Yen for Competition: Can Japan’s App Store Rules Shake Up Apple & Google?

In recent years, Apple and Google have faced intensifying antitrust scrutiny, particularly in the European Union. For instance, Apple was subjected to four public antitrust investigations in the past few years, three of which targeted the Apple App Store, initiated by allegations from Spotify in 2019. After two years of investigation, the European Commission’s preliminary findings indicated that Apple had breached EU competition laws.

According to media reports, Japan is considering implementing regulations similar to those of the EU to combat monopolistic practices in the Apple App Store and Google Play Store. These regulations aim to curb the dominant market positions of Apple and Google by requiring them to allow external app stores and payment systems on their mobile operating systems.
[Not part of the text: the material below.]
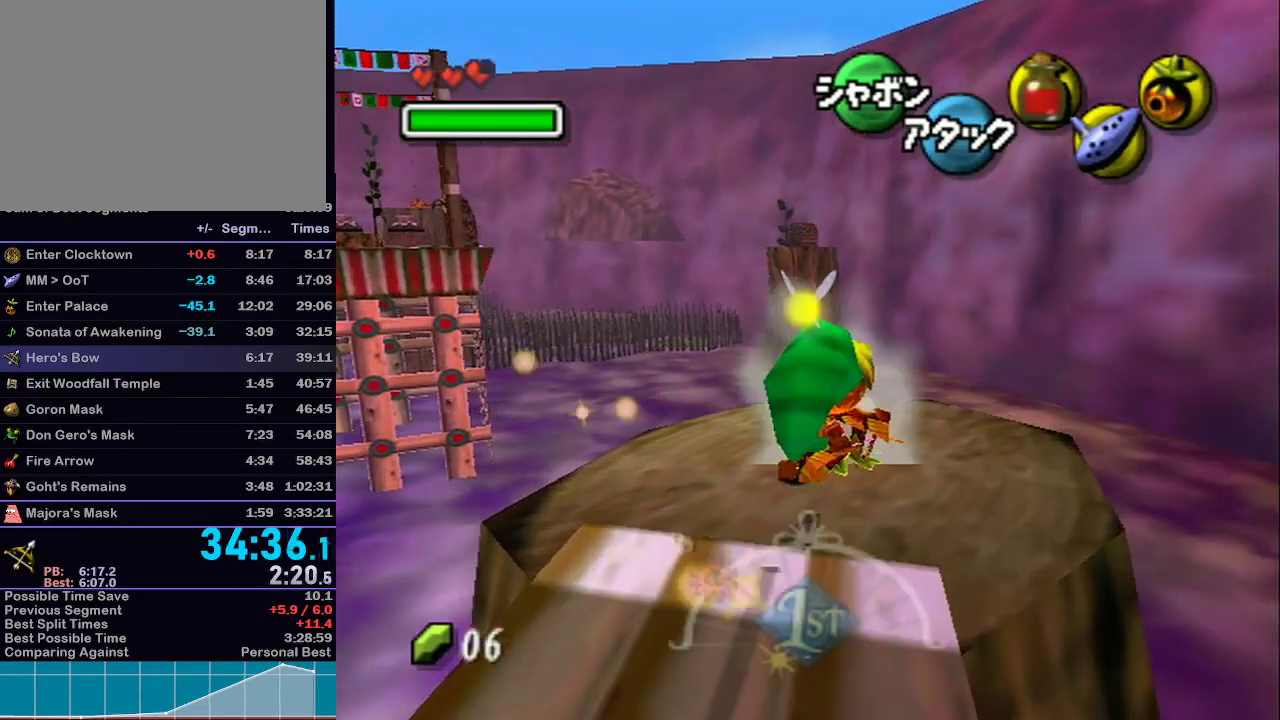
{"buttons": ["A"], "left_stick": "left", "right_stick": "center", "events": [[50, "left_stick", "center"], [433, "left_stick", "left"]]}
It is understood that this new legislation is slated to be proposed to the Japanese Diet in 2024.

Apple iOS sideloading

Under the proposed regulations, restrictions would be placed on Apple and Google from keeping users within their ecosystems and excluding competitors. The main areas of focus include app stores, payment systems, search engines, browsers, and operating systems. The Japanese government may permit Japanese companies to integrate their app stores into iOS and Android platforms and to use third-party payment methods. Furthermore, the Japan Fair Trade Commission would have the authority to impose fines on Apple and Google for non-compliance.

It remains uncertain whether the new legislation will be passed, and there is scant detail about how Apple and Google might respond. According to statistics, Japan’s mobile app market size reached $29.2 billion in 2023, doubling in size since 2018.